- WHAT IS EXPECTED:
Exclude any images and output the remaining records exactly.

[Detected change data]
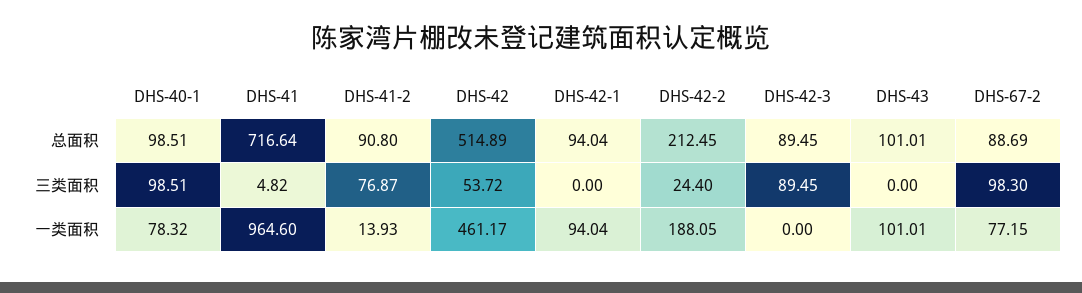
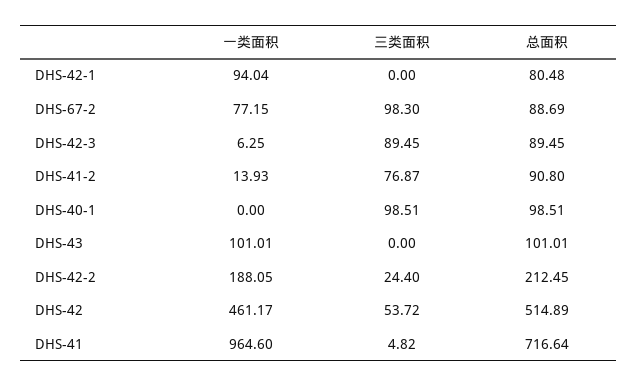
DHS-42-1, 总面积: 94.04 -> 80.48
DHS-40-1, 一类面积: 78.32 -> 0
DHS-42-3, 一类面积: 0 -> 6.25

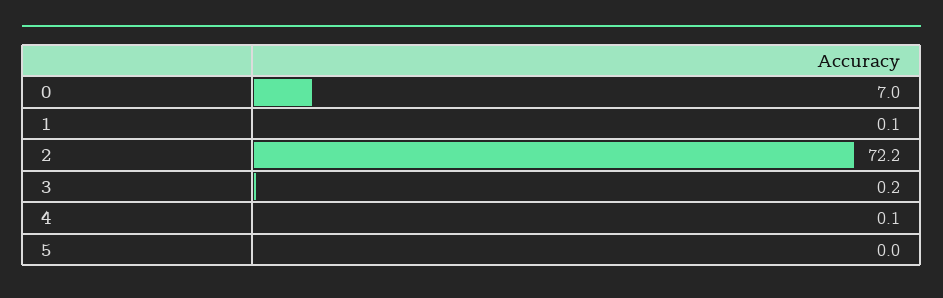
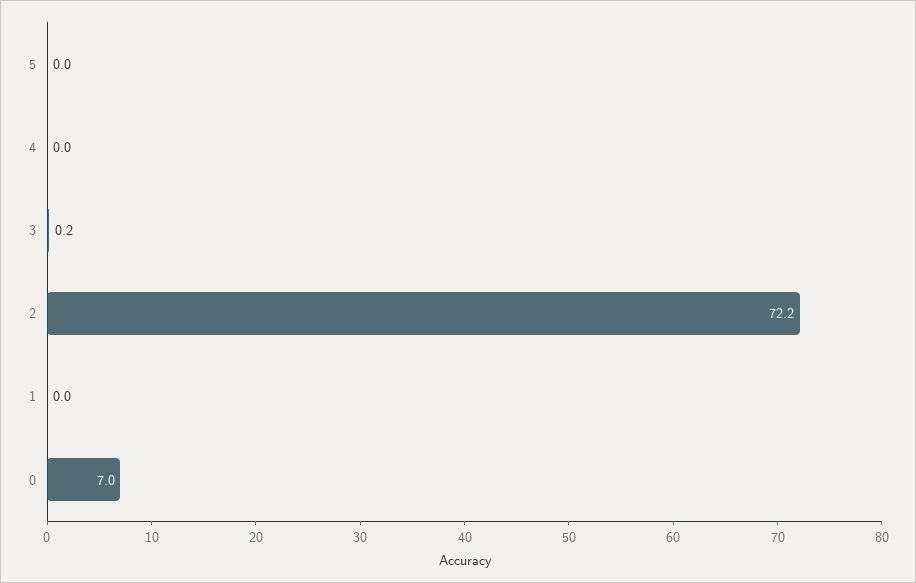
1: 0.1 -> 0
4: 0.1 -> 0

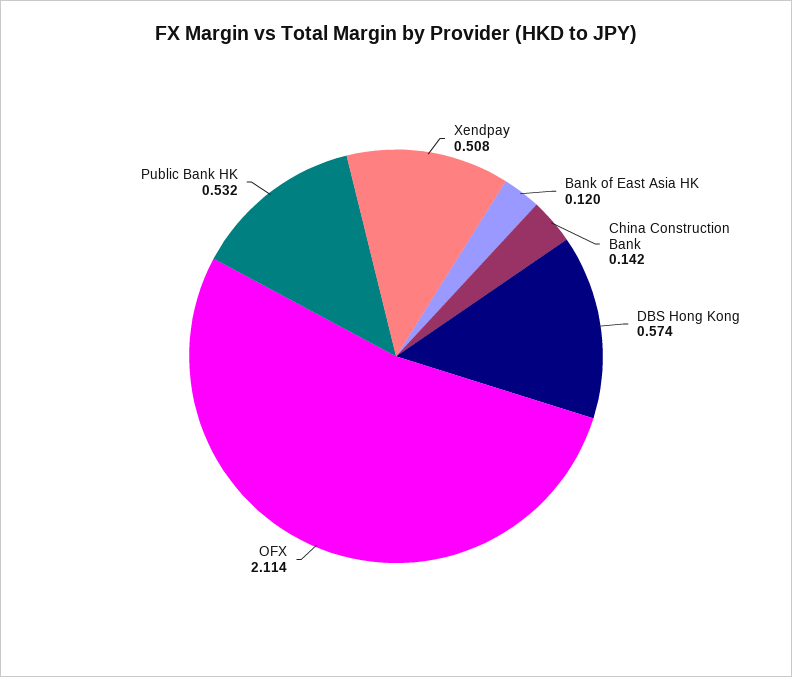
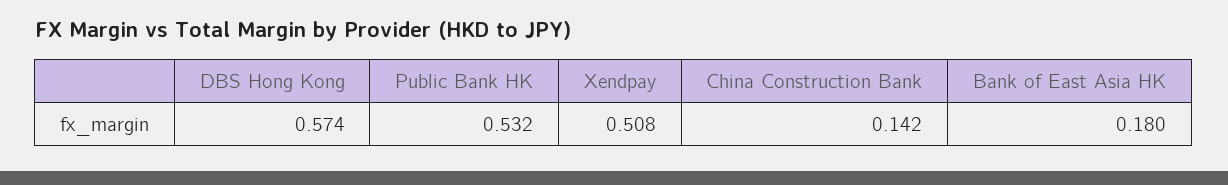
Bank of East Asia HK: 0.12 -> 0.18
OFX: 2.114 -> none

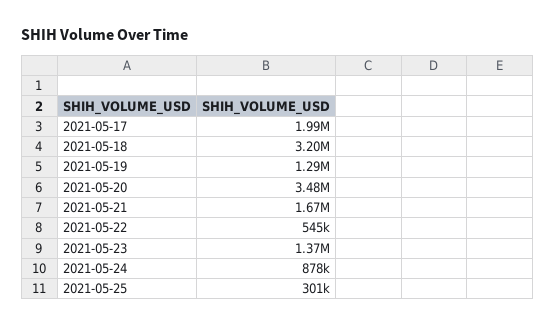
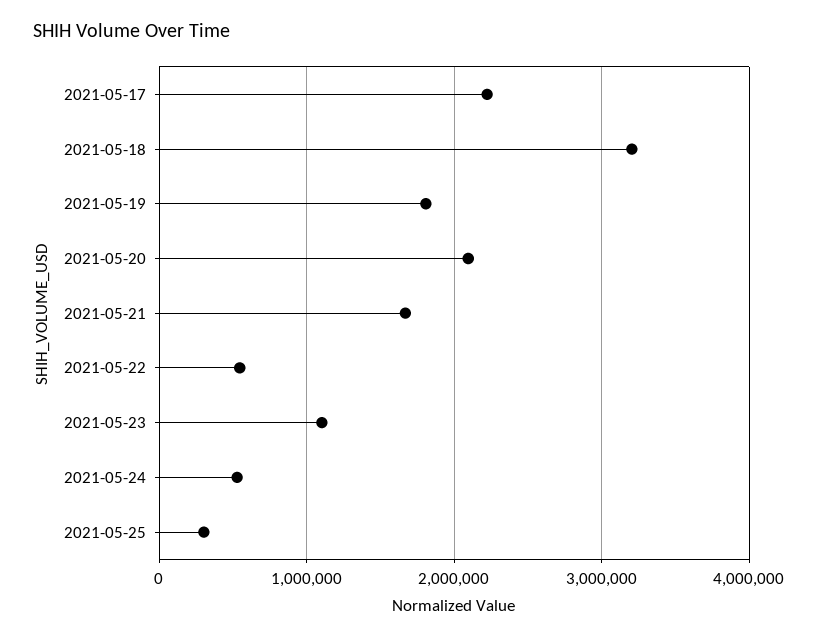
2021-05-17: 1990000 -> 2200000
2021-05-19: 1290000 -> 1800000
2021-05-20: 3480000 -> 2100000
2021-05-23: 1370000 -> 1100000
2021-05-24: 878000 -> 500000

- TASK ANSWER:
DHS-42-1, 总面积: 94.04 -> 80.48
DHS-40-1, 一类面积: 78.32 -> 0
DHS-42-3, 一类面积: 0 -> 6.25

1: 0.1 -> 0
4: 0.1 -> 0

Bank of East Asia HK: 0.12 -> 0.18
OFX: 2.114 -> none

2021-05-17: 1990000 -> 2200000
2021-05-19: 1290000 -> 1800000
2021-05-20: 3480000 -> 2100000
2021-05-23: 1370000 -> 1100000
2021-05-24: 878000 -> 500000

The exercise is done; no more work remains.